From what I gathered, here are director Zack Snyder’s rules: You get bitten, you become a zombie; the larger the bite, the faster you turn; zombies can run, and will do so until they catch you; their attention will turn from you to another living human if the other person is closer to the zombie than you are; shooting the zombies in the head will kill them, but you should burn them anyway, apparently; and they don’t eat animals, for whatever reason.
So there you go. You have the rules. Now you just need a scenario. A mall is a good place, right? It worked in the original Dawn of the Dead, so using it again can work here. Ana finds a cop named Kenneth (Ving Rhames), an everyman named Michael (Jake Weber), and a man (Mekhi Phifer) who cares about his expectant wife (Inna Korobkina). They head to the local mall, where even more characters are met. The mall is mostly empty, although a few zombies are on the main floor, and some security guards, led by C.J. (Michael Kelly), are on the top floor.

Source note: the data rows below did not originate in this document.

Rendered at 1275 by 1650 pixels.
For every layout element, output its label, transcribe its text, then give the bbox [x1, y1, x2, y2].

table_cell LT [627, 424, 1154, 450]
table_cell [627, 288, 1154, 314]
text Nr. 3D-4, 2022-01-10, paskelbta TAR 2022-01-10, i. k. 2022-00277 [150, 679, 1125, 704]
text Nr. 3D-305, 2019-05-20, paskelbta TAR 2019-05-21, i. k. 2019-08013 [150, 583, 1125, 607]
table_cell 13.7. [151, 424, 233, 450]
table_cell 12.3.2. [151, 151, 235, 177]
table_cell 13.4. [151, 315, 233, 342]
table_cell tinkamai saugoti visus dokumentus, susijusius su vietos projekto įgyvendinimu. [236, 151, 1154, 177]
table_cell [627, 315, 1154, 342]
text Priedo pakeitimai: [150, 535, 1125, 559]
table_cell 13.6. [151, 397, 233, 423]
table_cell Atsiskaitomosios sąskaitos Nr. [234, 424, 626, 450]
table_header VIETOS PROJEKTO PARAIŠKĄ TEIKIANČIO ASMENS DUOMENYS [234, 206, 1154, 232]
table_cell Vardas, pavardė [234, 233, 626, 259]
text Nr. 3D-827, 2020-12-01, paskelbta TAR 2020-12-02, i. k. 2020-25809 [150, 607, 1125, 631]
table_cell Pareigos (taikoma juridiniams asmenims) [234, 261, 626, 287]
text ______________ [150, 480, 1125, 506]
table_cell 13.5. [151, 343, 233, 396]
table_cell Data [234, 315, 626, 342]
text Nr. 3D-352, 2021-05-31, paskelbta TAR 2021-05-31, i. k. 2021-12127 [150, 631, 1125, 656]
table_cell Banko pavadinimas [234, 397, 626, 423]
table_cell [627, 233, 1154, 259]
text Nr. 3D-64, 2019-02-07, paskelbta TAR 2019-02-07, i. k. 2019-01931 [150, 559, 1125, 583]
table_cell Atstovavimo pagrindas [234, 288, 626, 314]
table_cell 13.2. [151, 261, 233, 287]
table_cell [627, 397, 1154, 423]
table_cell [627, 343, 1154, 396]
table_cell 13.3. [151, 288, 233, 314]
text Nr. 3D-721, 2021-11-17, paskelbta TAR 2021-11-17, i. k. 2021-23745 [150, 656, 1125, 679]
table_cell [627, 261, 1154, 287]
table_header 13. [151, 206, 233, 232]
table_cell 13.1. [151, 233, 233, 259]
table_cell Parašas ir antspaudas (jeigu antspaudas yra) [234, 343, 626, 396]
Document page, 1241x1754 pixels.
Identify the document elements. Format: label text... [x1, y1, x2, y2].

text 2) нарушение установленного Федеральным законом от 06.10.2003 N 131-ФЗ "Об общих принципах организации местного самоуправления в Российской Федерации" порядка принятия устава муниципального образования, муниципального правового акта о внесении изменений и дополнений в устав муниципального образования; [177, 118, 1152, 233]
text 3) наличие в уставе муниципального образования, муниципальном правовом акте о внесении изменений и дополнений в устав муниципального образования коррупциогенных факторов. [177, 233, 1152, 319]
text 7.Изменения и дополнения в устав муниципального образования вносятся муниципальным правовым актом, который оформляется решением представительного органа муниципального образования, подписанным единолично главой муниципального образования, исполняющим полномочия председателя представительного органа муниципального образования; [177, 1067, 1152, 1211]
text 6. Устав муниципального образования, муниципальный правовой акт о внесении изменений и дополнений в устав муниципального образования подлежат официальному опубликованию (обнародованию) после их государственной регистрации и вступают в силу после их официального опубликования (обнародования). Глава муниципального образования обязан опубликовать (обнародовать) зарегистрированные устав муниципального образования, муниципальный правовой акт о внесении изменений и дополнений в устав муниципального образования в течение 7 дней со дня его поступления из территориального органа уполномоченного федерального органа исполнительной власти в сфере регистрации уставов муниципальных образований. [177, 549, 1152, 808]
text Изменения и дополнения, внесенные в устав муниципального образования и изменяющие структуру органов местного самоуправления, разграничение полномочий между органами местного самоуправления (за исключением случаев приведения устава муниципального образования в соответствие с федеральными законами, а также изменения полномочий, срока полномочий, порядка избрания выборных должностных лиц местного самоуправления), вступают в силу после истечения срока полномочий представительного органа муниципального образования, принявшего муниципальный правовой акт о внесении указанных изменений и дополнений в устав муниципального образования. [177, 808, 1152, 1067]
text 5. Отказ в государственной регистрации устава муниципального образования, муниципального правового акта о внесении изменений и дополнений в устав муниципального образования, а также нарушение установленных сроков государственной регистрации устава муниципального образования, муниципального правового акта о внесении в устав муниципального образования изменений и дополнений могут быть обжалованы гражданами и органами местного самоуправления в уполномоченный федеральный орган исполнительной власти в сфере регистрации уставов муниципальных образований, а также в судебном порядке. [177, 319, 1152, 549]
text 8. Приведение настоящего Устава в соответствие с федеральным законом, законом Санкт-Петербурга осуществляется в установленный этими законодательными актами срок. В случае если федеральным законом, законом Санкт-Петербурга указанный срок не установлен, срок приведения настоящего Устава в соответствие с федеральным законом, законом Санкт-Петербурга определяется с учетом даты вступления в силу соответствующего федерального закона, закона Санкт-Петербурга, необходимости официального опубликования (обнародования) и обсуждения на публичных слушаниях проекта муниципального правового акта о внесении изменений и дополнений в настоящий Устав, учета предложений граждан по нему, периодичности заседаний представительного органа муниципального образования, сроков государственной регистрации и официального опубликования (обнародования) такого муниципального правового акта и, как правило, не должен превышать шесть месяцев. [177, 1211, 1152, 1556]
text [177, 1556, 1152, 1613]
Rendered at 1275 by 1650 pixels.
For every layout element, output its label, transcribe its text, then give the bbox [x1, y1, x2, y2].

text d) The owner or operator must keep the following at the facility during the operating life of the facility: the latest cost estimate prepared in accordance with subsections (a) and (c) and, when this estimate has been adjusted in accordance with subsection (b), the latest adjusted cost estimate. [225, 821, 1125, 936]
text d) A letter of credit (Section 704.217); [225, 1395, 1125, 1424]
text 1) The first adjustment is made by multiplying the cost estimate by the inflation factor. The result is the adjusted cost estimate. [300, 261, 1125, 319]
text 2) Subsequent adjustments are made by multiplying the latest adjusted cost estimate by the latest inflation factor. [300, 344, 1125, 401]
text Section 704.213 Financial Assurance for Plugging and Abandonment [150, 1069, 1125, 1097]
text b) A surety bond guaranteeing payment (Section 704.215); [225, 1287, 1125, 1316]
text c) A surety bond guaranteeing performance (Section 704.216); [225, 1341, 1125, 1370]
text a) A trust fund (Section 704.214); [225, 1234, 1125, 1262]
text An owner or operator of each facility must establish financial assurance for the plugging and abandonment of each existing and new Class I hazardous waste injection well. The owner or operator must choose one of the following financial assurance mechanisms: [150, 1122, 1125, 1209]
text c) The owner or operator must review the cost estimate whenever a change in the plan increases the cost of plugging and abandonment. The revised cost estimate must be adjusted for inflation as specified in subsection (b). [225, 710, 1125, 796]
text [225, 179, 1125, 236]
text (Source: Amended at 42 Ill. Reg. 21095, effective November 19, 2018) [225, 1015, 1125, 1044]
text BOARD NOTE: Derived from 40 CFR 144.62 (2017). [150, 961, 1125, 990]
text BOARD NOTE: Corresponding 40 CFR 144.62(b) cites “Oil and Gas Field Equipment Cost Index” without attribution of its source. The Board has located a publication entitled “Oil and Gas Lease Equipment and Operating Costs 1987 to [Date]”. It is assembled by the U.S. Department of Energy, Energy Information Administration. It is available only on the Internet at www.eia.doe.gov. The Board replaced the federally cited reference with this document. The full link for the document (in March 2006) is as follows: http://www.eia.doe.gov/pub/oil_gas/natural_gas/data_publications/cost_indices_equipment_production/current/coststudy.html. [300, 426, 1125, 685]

Eventually, more characters show up. The two that stand out are the sarcastic man (Ty Burrell) and the animal lover, Nicole (Lindy Booth). There are at least 6 more, but listing them would be tiresome, and when you watch the film, you’re not going to care anyway. There are simply too many characters to be able to care about them all. Besides, you’ve seen zombie films before, so you know that most of the characters are there to eventually be chow for the creatures we all love to hate.
Motivation is simple: Survive. We go back and forth between zombie and human scenes, which actually works quite well. Holding up in a mall ends up being quite the boring experience, the characters learn, so they have to do things that make their lives more thrilling. You know, things like heading into the parking lot, allowing a zombie to survive because you don’t want to kill that person, or attempting to escape. Silly things that give us action scenes because otherwise all we’d have are characters sitting around, sharing depressing stories, while zombies just stand around outside doing nothing in particular.
Granted, quite a few subplots are given to us that work fairly well. It’s because of the downtime from the zombie attacks that we begin to care about some of the characters and a few of the things that they have to deal with. Ana just had her husband killed, Kenneth’s brother is in a location he can’t get to, the whole wife/husband storyline is touching and disturbing, while there’s also a man trapped on another roof who talks with the main group via whiteboards. There are superfluous characters who add nothing to the story, which is too bad, but you wouldn’t want a film like this going on for 3 or more hours.
For the most part, I was excited while watching Dawn of the Dead. Having zombies potentially waiting around every corner means that there is always something to fear, and once the zombies reveal themselves, they’re quite frightening. The makeup is solid, although we rarely get a chance to see the zombie faces up close. But giving them the ability to run instead of simply lumbering around means that they’re much more of a threat, and I liked that. They still come in groups, but they’re fast and you can’t just run away from them. this keeps things tense. Characters also argue and a couple of them seem shady, which also helps with enthralling the audience in the story.
Dawn of the Dead is a solid zombie film. It’s certainly different from Romero’s interpretation, and it mostly just uses the concept to craft its own idea. That works well enough, even if it means it lacks depth. It has too many characters as well, but there are enough that we’re forced to care about. The action and horror are both done well, and I was engaged for most of the time it was playing. Oh, and watch through the credits, as this film does its credits sequence very well.